Activity Alliance Celebrates World Children’s Day
Today is World Children’s Day - UNICEF’s annual day of action for children, by children. Established in 1954, the global initiative aims to build a world where every child is in school and learning, safe from harm and able to fulfil their potential. To mark the occasion, Activity Alliance is sharing disabled people’s experiences of physical education (PE) in school.
Activity Alliance believes that disabled children and young people deserve the same opportunities to be active as their non-disabled peers. However, we know that in both past and present times meaningful and inclusive PE opportunities are not always available to disabled pupils.
Here, we take a journey through time and talk to disabled people about their experiences of PE. To find out how the PE experiences can influence sporting habits in later life.
1950s
We start in the 1950s when inclusive PE opportunities for disabled children were very rare. Dr Phil Friend OBE, a wheelchair user and the UK’s foremost consultant on disability matters, told us that PE wasn’t even a subject at his specialist residential school. He said:
"I went to a residential special school back in the 1950s and we didn't do PE. PE as such did not exist at my school back at that time."
1970s
Fast-forward 20 years and positive progress was made in the 1970s with PE being introduced into more special schools. Born in 1971, Richard who has a learning disability, went to his first special education school at the age of eight. He explains how he started enjoying PE much more once he was at a special school and how his positive experience at school led to him being active in later life. He said:
"I started enjoying PE lessons when I went to a special school. I had always been good at swimming and my teachers recognised this during my PE lessons. This resulted in me becoming an international swimmer and I swam in the Special Olympics at Stoke Mandeville Stadium. Overall, I would say that my experiences of PE were quite positive as my PE teachers really encouraged me. Now, I still do two activities – swimming and occasionally dancing."
1980s
In the 1980s, disabled children often had very different experiences of PE depending on whether they attended to a mainstream or specialist school and their stage of education. This was the case for Sarah, who has Spinal Muscular Atrophy. Sarah told Activity Alliance:
"I went to mainstream schools. My teachers in primary school were very good at adapting PE to suit me although at secondary school it was a different story.
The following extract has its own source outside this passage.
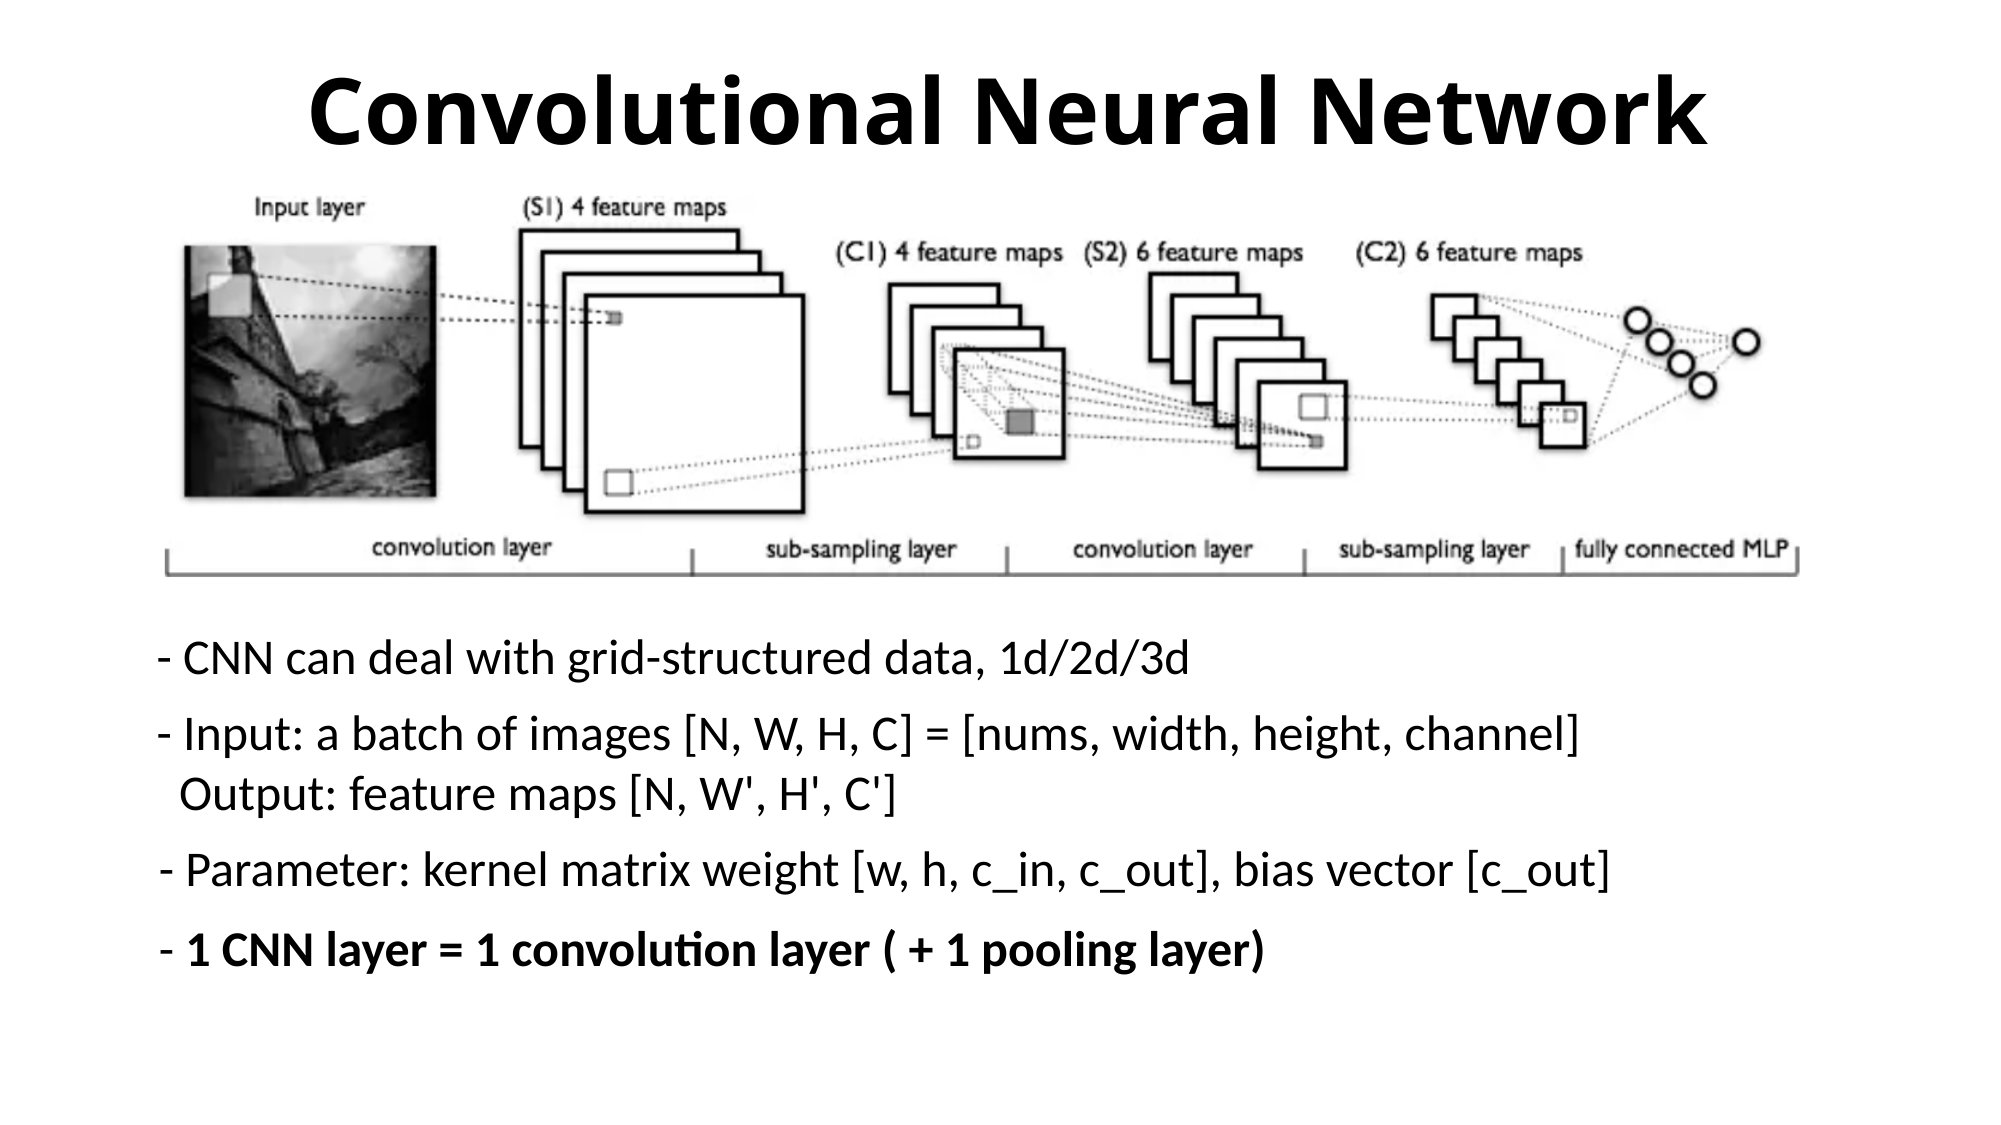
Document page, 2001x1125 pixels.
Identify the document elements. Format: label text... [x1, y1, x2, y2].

Some sports, like badminton, I was allowed to join in with. But the majority of my PE lessons were spent in a porta cabin with a teaching assistant playing table tennis on my own. If no one was available, I would go to the library and do homework.
"I can only blame the teachers and the school sport inclusion policies for this. I thrived academically and probably was not the ‘sportiest’ child but was that because I wasn’t given the chance? I just wish those teachers knew back then how being left out affects you both physically and mentally."
2010s
In 2019, disabled children’s experiences of PE and school sport are much more positive thanks to programmes like Sainsbury’s Active Kids for All Inclusive PE Training. John, a Year 5 pupil with a hearing impairment, enjoys his PE lessons as his teacher differentiates activities using skills developed at a Sainsbury’s Inclusive PE Training workshop. He said:
"I didn’t used to like PE very much as everyone else was really good. Now, my teacher lets me choose different size balls and racquets to use when we play tennis and I now really enjoy PE lessons. This has made me want to join the school’s deaf tennis club and hope to play professionally when I grow up."
Free inclusive PE training for schools
The Sainsbury’s Active Kids for All Inclusive PE Training is a London 2012 Paralympic Legacy initiative. It provides free inclusion training for teachers, trainee teachers and school staff. It gives teachers the confidence, knowledge and skills to deliver high quality inclusive PE to all young people.
Since 2012, over 14,250 teachers, trainee teachers and school staff across the UK have attended a Sainsbury’s Active Kids for All Inclusive PE Training workshop. As a result an estimated 345,000 disabled children and young people now have access to high quality inclusive PE lessons.
Activity Alliance manages delivery of the Sainsbury's Inclusive PE Training Programme. This is in partnership with our home nation counterparts, Youth Sport Trust and British Paralympic Association. Sainsbury’s has funded the Programme since 2012.